Bringing a River Back to Life

The Kai Tak River near Nga Tsin Wai Village

Wallace Chang still remembers how disgusting the Kai Tak River was when he was a child living near its banks in the 1970s. “The water was in between grey and black and it flowed very slowly, almost stagnant,” he recalls.

That didn’t stop him and his friends from going near. “We didn’t have a playground nearby so we played on the pipes that ran across the river and tried not to fall in. It was a challenge.”

It wasn’t always that way. Originally, the Kai Tak River, which runs from the Kowloon Hills to Victoria Harbour, by way of the old Kai Tak Airport, was a country stream known as the Long Jin River. During World War II, however, the Japanese Army converted it into a 2.4-kilometre drainage canal. As fields gave way to factories and squatter villages in the 1960s and 70s, the river became an open-air sewer as waste was illegally dumped into its water.
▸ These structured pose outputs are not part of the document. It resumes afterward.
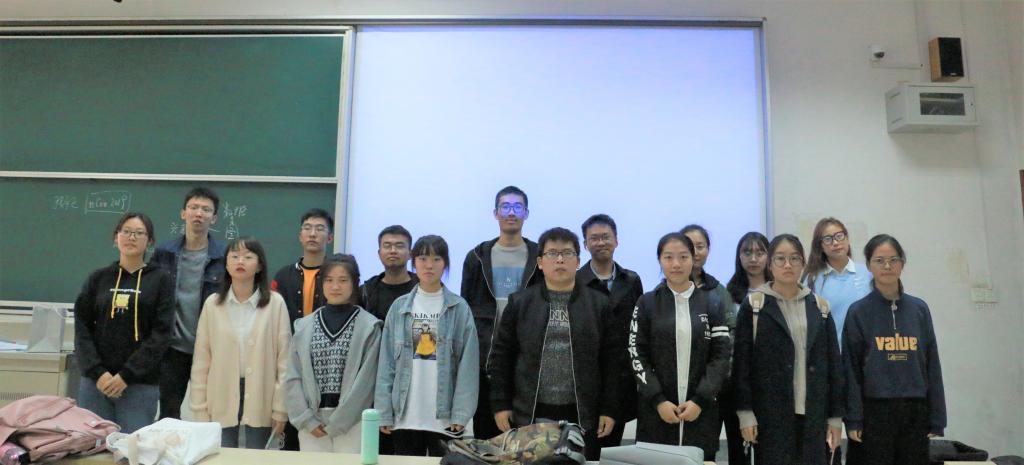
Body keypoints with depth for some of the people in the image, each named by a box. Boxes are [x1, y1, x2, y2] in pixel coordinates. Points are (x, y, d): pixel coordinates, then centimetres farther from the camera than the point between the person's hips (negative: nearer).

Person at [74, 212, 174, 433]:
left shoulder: (161, 279, 2)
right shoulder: (98, 278, 9)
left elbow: (161, 333, -5)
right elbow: (82, 328, 4)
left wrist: (126, 375, -11)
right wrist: (98, 373, -9)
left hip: (140, 384, -2)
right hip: (95, 381, 2)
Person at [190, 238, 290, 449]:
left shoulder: (275, 303, -6)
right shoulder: (212, 304, 1)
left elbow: (284, 359, -4)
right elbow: (201, 361, 3)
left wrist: (280, 409, -5)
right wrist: (200, 410, 1)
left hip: (261, 403, -1)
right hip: (221, 403, 1)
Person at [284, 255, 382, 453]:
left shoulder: (369, 327, -3)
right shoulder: (304, 325, 7)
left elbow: (366, 379, -7)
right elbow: (293, 377, 5)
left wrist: (337, 421, -10)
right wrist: (306, 419, -5)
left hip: (351, 422, -3)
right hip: (311, 422, 3)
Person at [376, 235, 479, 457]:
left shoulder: (459, 309, -1)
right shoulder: (399, 307, 4)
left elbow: (468, 365, -5)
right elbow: (387, 363, 3)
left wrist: (461, 413, -11)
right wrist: (384, 412, -2)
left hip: (445, 416, -2)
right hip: (405, 415, 2)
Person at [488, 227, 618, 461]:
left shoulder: (599, 304, 4)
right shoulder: (519, 302, 3)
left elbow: (611, 360, 4)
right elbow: (501, 356, 4)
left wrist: (609, 410, 0)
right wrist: (500, 404, 0)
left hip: (582, 417, 0)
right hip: (529, 416, 0)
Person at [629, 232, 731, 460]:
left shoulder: (712, 305, 6)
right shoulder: (647, 304, 2)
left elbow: (722, 356, 0)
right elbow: (637, 356, -1)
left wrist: (700, 400, -10)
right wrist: (658, 400, -11)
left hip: (701, 411, 1)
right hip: (656, 411, -1)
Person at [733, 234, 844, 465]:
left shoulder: (819, 307, 9)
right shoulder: (754, 305, -1)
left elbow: (833, 363, 10)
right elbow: (742, 361, -4)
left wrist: (836, 416, 7)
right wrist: (745, 412, -9)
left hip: (813, 414, 3)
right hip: (770, 414, -3)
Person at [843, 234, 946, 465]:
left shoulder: (919, 309, 6)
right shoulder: (858, 312, -2)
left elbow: (932, 367, 7)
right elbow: (850, 369, -4)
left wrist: (937, 421, 4)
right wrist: (853, 420, -7)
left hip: (916, 412, 3)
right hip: (876, 412, -3)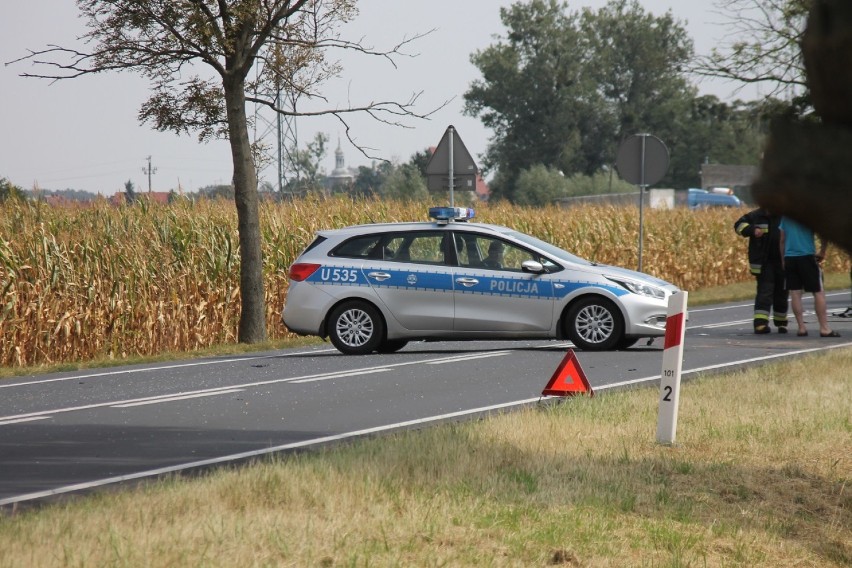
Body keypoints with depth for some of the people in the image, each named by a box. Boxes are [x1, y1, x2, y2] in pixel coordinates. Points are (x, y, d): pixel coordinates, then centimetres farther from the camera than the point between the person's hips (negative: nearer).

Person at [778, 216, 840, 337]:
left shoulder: (785, 216, 11)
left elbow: (782, 240, 15)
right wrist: (822, 252, 2)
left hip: (789, 258, 4)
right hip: (806, 256, -4)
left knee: (795, 293, 5)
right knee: (818, 292, 0)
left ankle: (801, 328, 2)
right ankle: (824, 329, -4)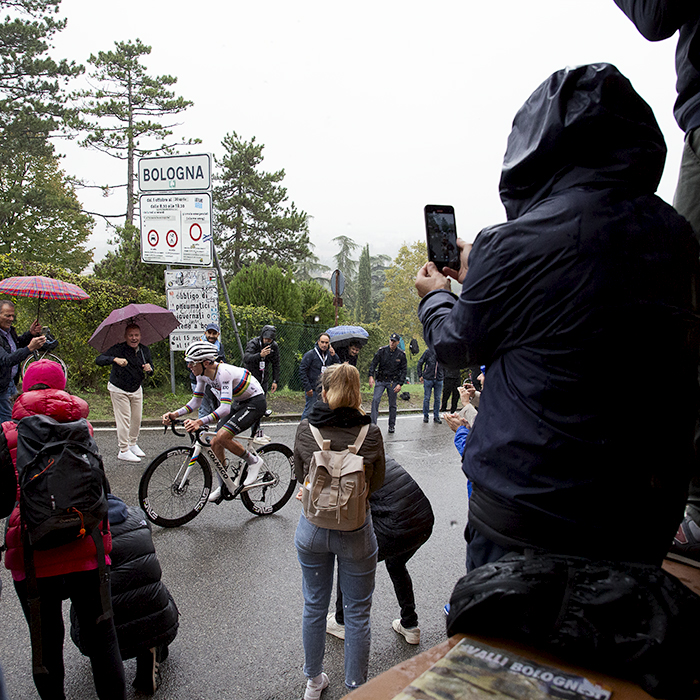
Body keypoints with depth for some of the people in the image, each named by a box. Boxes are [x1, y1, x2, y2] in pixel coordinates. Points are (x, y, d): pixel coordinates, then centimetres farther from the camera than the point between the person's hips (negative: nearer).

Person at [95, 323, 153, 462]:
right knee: (124, 420, -7)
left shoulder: (145, 351, -2)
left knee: (137, 419, 9)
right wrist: (115, 359, -48)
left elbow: (151, 365, 10)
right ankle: (123, 451, 2)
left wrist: (149, 369, -16)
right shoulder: (118, 349, -19)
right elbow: (98, 360, -30)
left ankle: (133, 444, 27)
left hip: (136, 389, 5)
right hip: (119, 390, -5)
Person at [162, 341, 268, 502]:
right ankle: (224, 486, 19)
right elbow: (195, 402, 1)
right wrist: (175, 414, -15)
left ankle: (254, 461, -2)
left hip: (255, 402, -9)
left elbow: (225, 408, -40)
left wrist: (200, 422, -50)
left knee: (222, 437, -24)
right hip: (239, 403, 9)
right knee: (215, 444, 2)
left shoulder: (223, 372, -32)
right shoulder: (202, 374, -6)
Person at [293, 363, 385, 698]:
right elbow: (377, 483, -1)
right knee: (357, 614, 16)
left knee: (314, 608, 21)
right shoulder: (370, 433, -15)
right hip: (356, 532, -2)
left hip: (312, 529, 2)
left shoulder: (305, 429, -12)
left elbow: (300, 476, 3)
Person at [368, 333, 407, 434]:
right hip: (380, 380, 0)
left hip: (393, 382, 0)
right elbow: (374, 363, -4)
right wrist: (371, 376, -18)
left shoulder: (401, 354, -2)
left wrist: (400, 384, -7)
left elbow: (403, 370, 1)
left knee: (392, 404, 8)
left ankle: (392, 425, 22)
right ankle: (373, 423, -10)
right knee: (375, 400, -14)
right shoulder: (382, 350, -3)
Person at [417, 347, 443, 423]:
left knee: (437, 399, 7)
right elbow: (420, 363, 2)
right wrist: (420, 375, -1)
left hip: (439, 380, 2)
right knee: (427, 398, 4)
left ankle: (436, 417, 17)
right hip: (428, 379, -2)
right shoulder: (429, 351, -6)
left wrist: (444, 375, 5)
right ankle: (426, 416, 16)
By the 1980s, the river was so polluted that passengers arriving at the airport often remarked on the foul smell. According to an old story, the comedian Bob Hope once arrived, stepped off the plane and asked what the horrible stench was. A friend informed him it was sewage. “Yes I know, but what have they done to it?” Hope replied.

Chang never did fall in the river’s foul water. He grew up to become an associate professor of architecture at the Chinese University of Hong Kong. The river changed, too. After the factories along its banks closed in the 1990s and the government cracked down on illegal dumping, the water became significantly cleaner. Fish returned and so did the birds that eat them.